The Romans advance on their prey
The Romans close in
 There is always confusion in war. I’m sure that my “advisors” suggested that my elephants would easily clear away a few skirmishers, but they attest that they said no such thing and consider it a stupid idea. Either way, they went in and were held-up, harassed and eventually brought down by the ‘lilliputians’!
Carthaginian elephant wasted in attacking light infantry while the Roman cavalry head towards the left flank of the Carthaginian line
The early Roman legionaries made short work of the first units of spearmen and worked towards the supporting units. (The Greek mercenary phalanx, perhaps realising that their side was doomed, refused to commit to the battle!)

The one shining light for the Carthaginians was when their cavalry had the better of some Roman auxilia, turning to face the cavalry, but then flanked by the on-coming legionaries.

Soon with is infantry decimated, Hasdrubal Peco made a desperate last stand in a bid for glory or death!

Hush; listen?
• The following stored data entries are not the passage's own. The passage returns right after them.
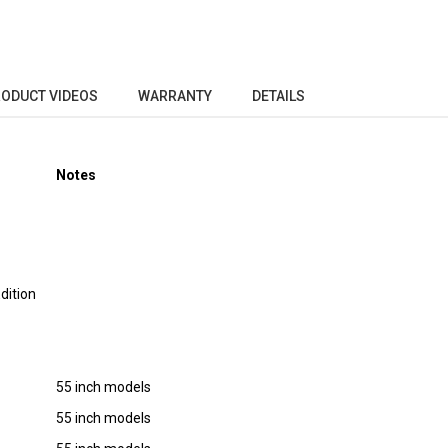
ODUCT VIDEOS
WARRANTY
DETAILS
Notes
dition
55 inch models
55 inch models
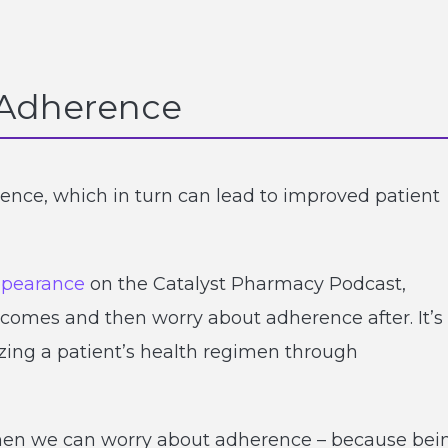
r Adherence
rence, which in turn can lead to improved patient
ppearance
on the Catalyst Pharmacy Podcast,
comes and then worry about adherence after. It’s
izing a patient’s health regimen through
, then we can worry about adherence – because bei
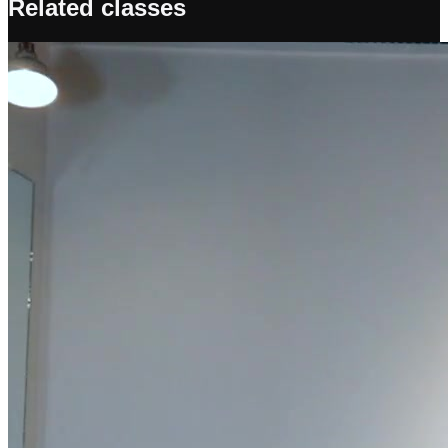
Related classes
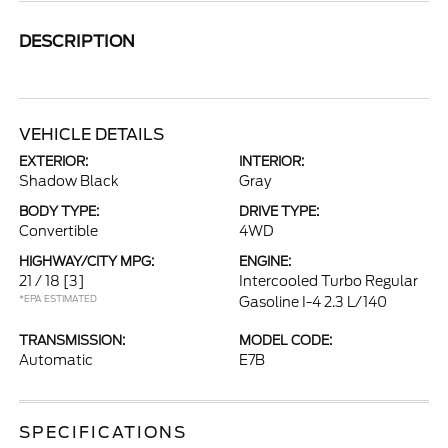
DESCRIPTION
VEHICLE DETAILS
EXTERIOR:
INTERIOR:
Shadow Black
Gray
BODY TYPE:
DRIVE TYPE:
Convertible
4WD
HIGHWAY/CITY MPG:
ENGINE:
21 / 18
[3]
Intercooled Turbo Regular
*EPA ESTIMATED
Gasoline I-4 2.3 L/140
TRANSMISSION:
MODEL CODE:
Automatic
E7B
SPECIFICATIONS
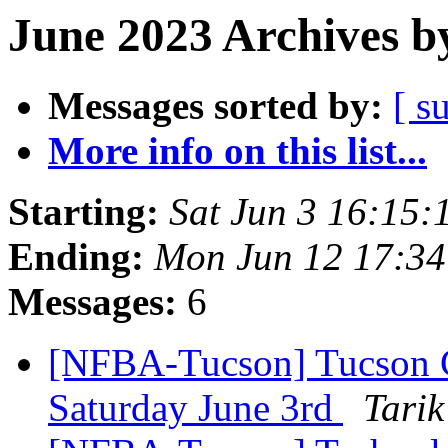
June 2023 Archives b
Messages sorted by:
[ s
More info on this list...
Starting:
Sat Jun 3 16:15
Ending:
Mon Jun 12 17:3
Messages:
6
[NFBA-Tucson] Tucson 
Saturday June 3rd
Tarik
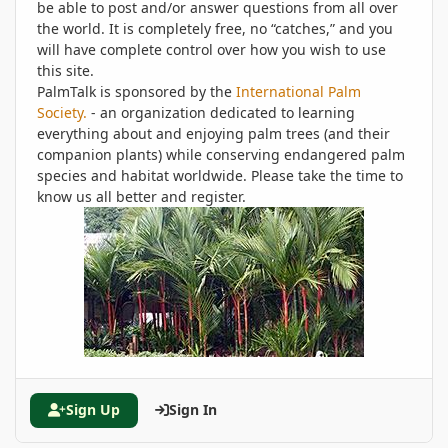
be able to post and/or answer questions from all over
the world. It is completely free, no “catches,” and you
will have complete control over how you wish to use
this site.
PalmTalk is sponsored by the
International Palm
Society.
- an organization dedicated to learning
everything about and enjoying palm trees (and their
companion plants) while conserving endangered palm
species and habitat worldwide. Please take the time to
know us all better and register.
Sign Up
Sign In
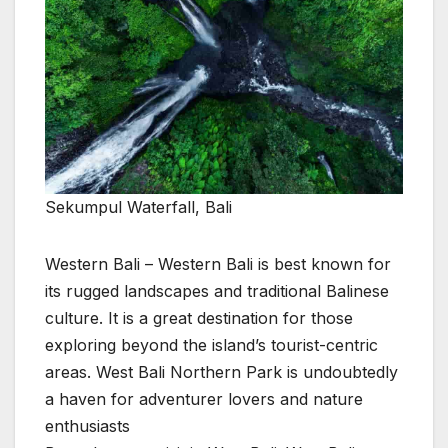
Sekumpul Waterfall, Bali
Western Bali – Western Bali is best known for
its rugged landscapes and traditional Balinese
culture. It is a great destination for those
exploring beyond the island’s tourist-centric
areas. West Bali Northern Park is undoubtedly
a haven for adventurer lovers and nature
enthusiasts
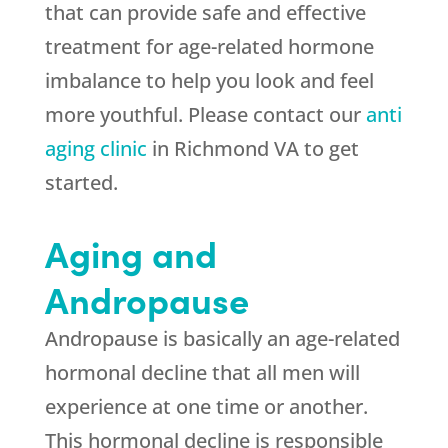
that can provide safe and effective
treatment for age-related hormone
imbalance to help you look and feel
more youthful. Please contact our
anti
aging clinic
in Richmond VA to get
started.
Aging and
Andropause
Andropause is basically an age-related
hormonal decline that all men will
experience at one time or another.
This hormonal decline is responsible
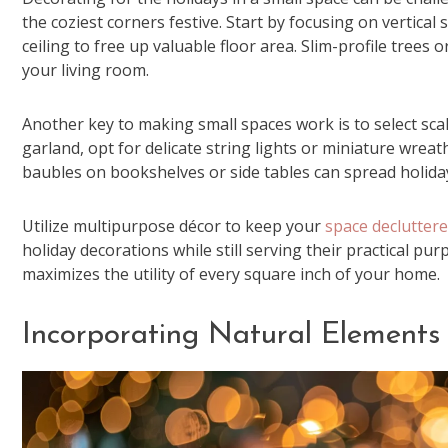
the coziest corners festive. Start by focusing on vertic
ceiling to free up valuable floor area. Slim-profile trees
your living room.
Another key to making small spaces work is to select sca
garland, opt for delicate string lights or miniature wreat
baubles on bookshelves or side tables can spread holid
Utilize multipurpose décor to keep your
space declutter
holiday decorations while still serving their practical p
maximizes the utility of every square inch of your home.
Incorporating Natural Elements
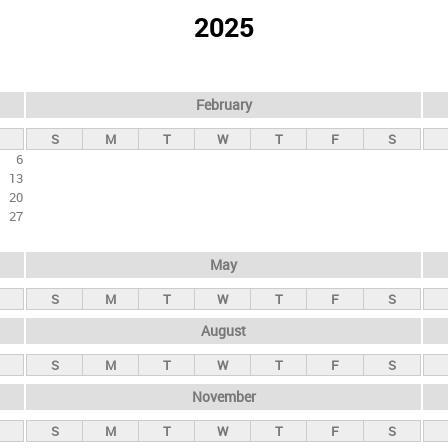
2025
February
S
M
T
W
T
F
S
6
13
20
27
May
S
M
T
W
T
F
S
August
S
M
T
W
T
F
S
November
S
M
T
W
T
F
S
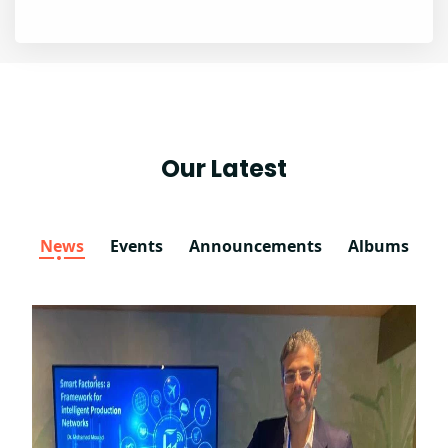
Our Latest
News
Events
Announcements
Albums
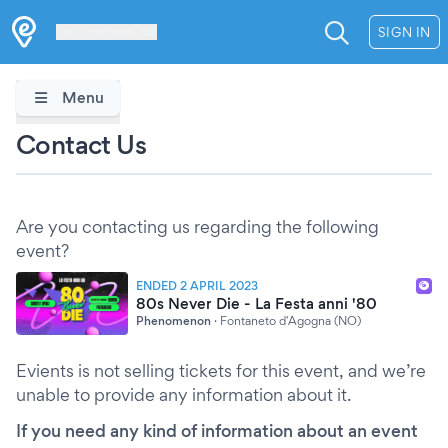
Les Verrières
SIGN IN
Menu
Contact Us
Are you contacting us regarding the following
event?
ENDED 2 APRIL 2023
80s Never Die - La Festa anni '80
Phenomenon
·
Fontaneto d'Agogna (NO)
Evients is not selling tickets for this event, and we’re
unable to provide any information about it.
If you need any kind of information about an event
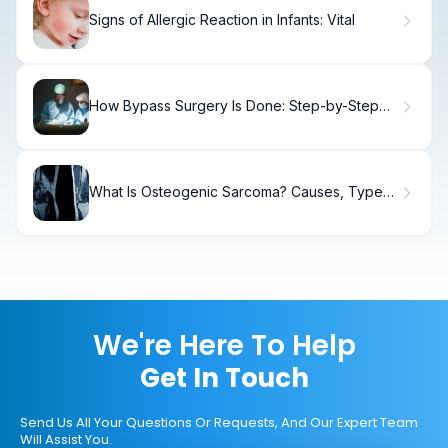
Signs of Allergic Reaction in Infants: Vital
How Bypass Surgery Is Done: Step-by-Step
Guide to CABG Procedure
What Is Osteogenic Sarcoma? Causes, Types
& Treatment
We're Here To Help
Get In Touch
Send Us All Your Questions Or Requests, And Our Expert Team
Will Assist You.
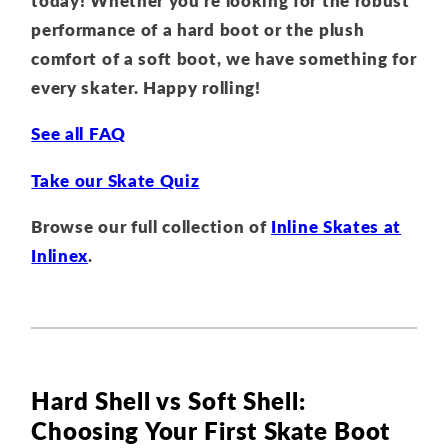
today! Whether you're looking for the robust
performance of a hard boot or the plush
comfort of a soft boot, we have something for
every skater. Happy rolling!
See all FAQ
Take our Skate Quiz
Browse our full collection of
Inline Skates at
Inlinex
.
Hard Shell vs Soft Shell:
Choosing Your First Skate Boot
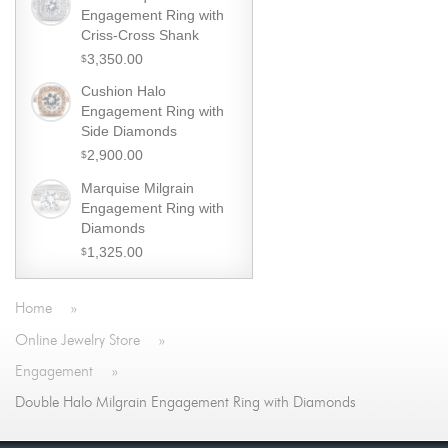
Engagement Ring with
Criss-Cross Shank
3,350.00
$
Cushion Halo
Engagement Ring with
Side Diamonds
2,900.00
$
Marquise Milgrain
Engagement Ring with
Diamonds
1,325.00
$
Home
»
Online Jewelry Store
»
Engagement
»
Double Halo Milgrain Engagement Ring with Diamonds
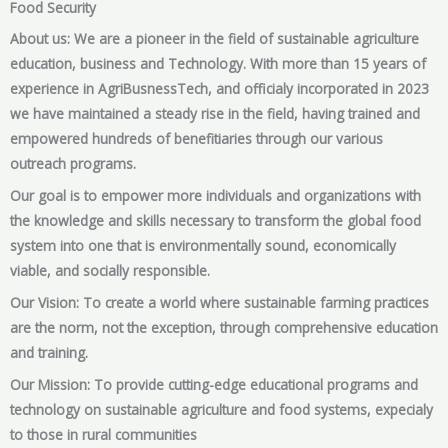
Food Security
About us: We are a pioneer in the field of sustainable agriculture
education, business and Technology. With more than 15 years of
experience in AgriBusnessTech, and officialy incorporated in 2023
we have maintained a steady rise in the field, having trained and
empowered hundreds of benefitiaries through our various
outreach programs.
Our goal is to empower more individuals and organizations with
the knowledge and skills necessary to transform the global food
system into one that is environmentally sound, economically
viable, and socially responsible.
Our Vision: To create a world where sustainable farming practices
are the norm, not the exception, through comprehensive education
and training.
Our Mission: To provide cutting-edge educational programs and
technology on sustainable agriculture and food systems, expecialy
to those in rural communities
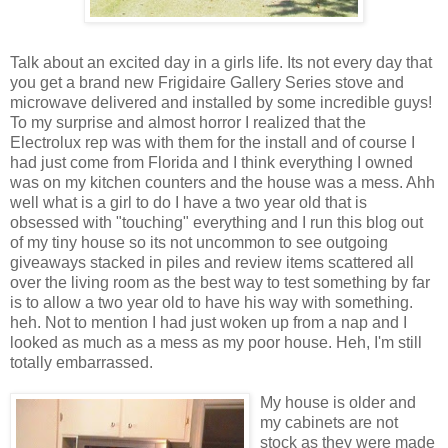
Talk about an excited day in a girls life. Its not every day that
you get a brand new Frigidaire Gallery Series stove and
microwave delivered and installed by some incredible guys!
To my
surprise
and almost horror I realized that the
Electrolux
rep was with them for the install and of course I
had just come from
Florida
and I think everything I owned
was on my kitchen counters and the house was a mess.
Ahh
well what is a girl to do I have a two year old that is
obsessed
with "touching" everything and I run this blog out
of my tiny house so its not uncommon to see outgoing
giveaways stacked in piles and review items scattered all
over the living room as the best way to test something by far
is to allow a two year old to have his way with something.
heh
. Not to mention I had just woken up from a nap and I
looked as much as a mess as my poor house.
Heh
, I'm still
totally
embarrassed
.
My house is older and
my
cabinets
are not
stock as they were made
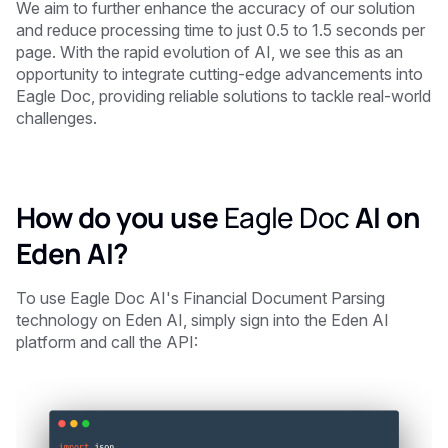
We aim to further enhance the accuracy of our solution
and reduce processing time to just 0.5 to 1.5 seconds per
page. With the rapid evolution of AI, we see this as an
opportunity to integrate cutting-edge advancements into
Eagle Doc, providing reliable solutions to tackle real-world
challenges.
How do you use
Eagle Doc
AI on
Eden AI?
To use Eagle Doc AI's Financial Document Parsing
technology on Eden AI, simply sign into the Eden AI
platform and call the API:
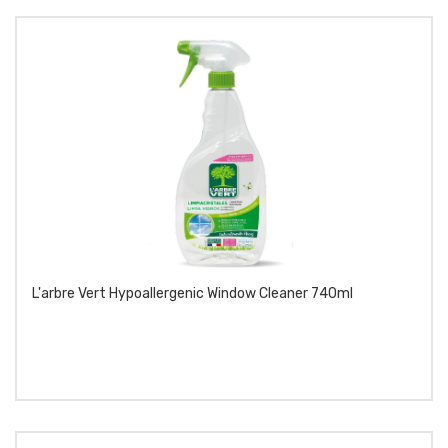
L'arbre Vert Hypoallergenic Window Cleaner 740ml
Can you hear that sound? Months later Hannibal is still turning in his grave!
Troops, poorly handled, will always be exploited by a superior general who handles his troops well. So, like Ivan Vasilievich Sabaneyev who put eight battalions of Russian infantry in skirmish order at the Battle of Brili, only to see them ridden down by 400 French and Dutch cuirassiers, my spearmen and warband were ‘eaten for breakfast’ by the Roman legionaries. Ah well, we learn at the expense of the incidental ‘lives’ of our inanimate friends who, fortunately, all live to fight another day.
Warhammer Ancients are largely believable rules that produce an enjoyable game. We are happy to use them as our ‘standard’ for any ancient games that we play (with some amendments to come no doubt). For us there is not much competition since none of us like the stylised version of a game that is DBM, or, worse still, DBA (*yuck!*). We may take a look at Field of Glory or perhaps even Might of Arms (which I understand that Mike Manning has adapted for Great Northern War?). Julian, glutton for punishment that he is, is keen that we look at 7th Edition again— “provided you umpire”, was the resounding response from Mark and me!
In fact we have scheduled another ancients game for tomorrow, since we are in the planning phase for our 1813 games and waiting to schedule a mutually convenient day to re-do our Maloyaroslavets game (plus the Berezina battles). This time it will be Republican Romans vs “the barking mad” Britons, which, as the commentary on Rome Total War declares, are “men both mad and brave... in equal measure!”